Recently, a caller asked Ramsey if she should cash out her 401(k) to pay off credit card debt and make a down payment on a house. Her rent was rising, and she wanted to move into a better school district.

Ramsey’s response was clear — and it’s a warning that applies to anyone tempted to dip into their retirement savings early.

The danger of taking money out of your 401(k)

It’s easy to understand why the caller wanted to cash out her 401(k) — it seemed like the only way she could afford a home.

But as Dave Ramsey explained, taking money out of a 401(k) early can be a costly mistake.

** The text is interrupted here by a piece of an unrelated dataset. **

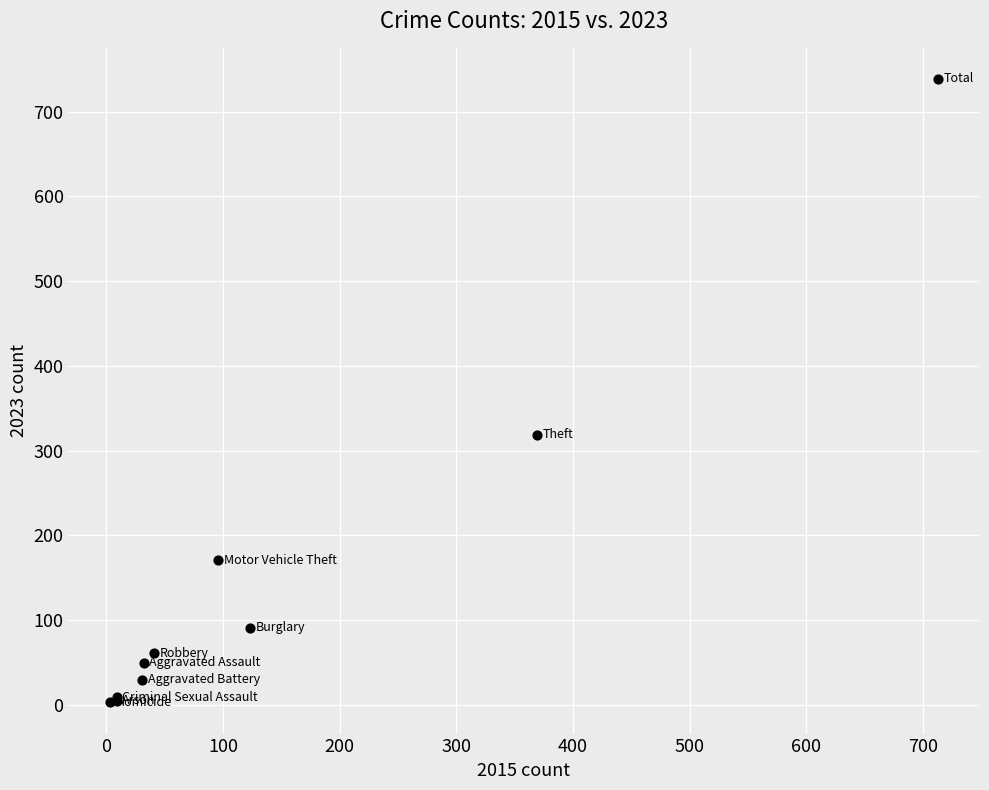

What Y value in the scatter plot is closest to 371?

319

Any amount withdrawn is subject to income tax, plus a 10% early withdrawal penalty if you’re under 59½.

Ramsey told the caller that between taxes and penalties, she’d lose roughly 40% of her withdrawal right away. His blunt response: “That would be stupid.”

He also reminded her that since she was already in debt, draining her retirement account to buy a house would only make things worse. Instead, he advised her to stay in her rental or find a cheaper one, and focus on paying off debt while protecting her retirement savings.

“You don’t need to be cleaning out your 401(k) and adding to the stupid sauce,” Ramsey said.

Other financial experts agree. Karla Dennis, a tax professional and finance expert, notes that state taxes can add even more to the total penalty:

“Typically, withdrawing from your 401(k) before age 59½ incurs a 10% federal penalty, a state early withdrawal penalty, and income taxes,” Dennis explained.

In short, the consensus is clear: don’t touch your 401(k) early unless it’s an absolute emergency. And if you need convincing, plug your numbers into a withdrawal calculator — the potential loss in future value is often staggering.

Why tapping a 401(k) ahead of retirement is a bad idea

According to Dave Ramsey, the caller’s biggest issue isn’t just her rent — it’s her overall money management. But even if she were in a better position, cashing out a 401(k) to buy a house would still be a mistake.

Early withdrawals come with a steep price. Beyond the tax penalties, every dollar pulled from a 401(k) is one less dollar earning compound growth for your future. And retirement is precisely when you’ll need that money most — when there’s no paycheck coming in.

You don’t just lose the amount you withdraw. You also lose decades of potential investment gains, which could leave you with far less when it matters most.

If you’re thinking about tapping your 401(k) early, talk to a financial advisor first. They can help you understand the long-term impact and explore better ways to handle debt, save for a home, or manage rising costs — all without jeopardizing your retirement.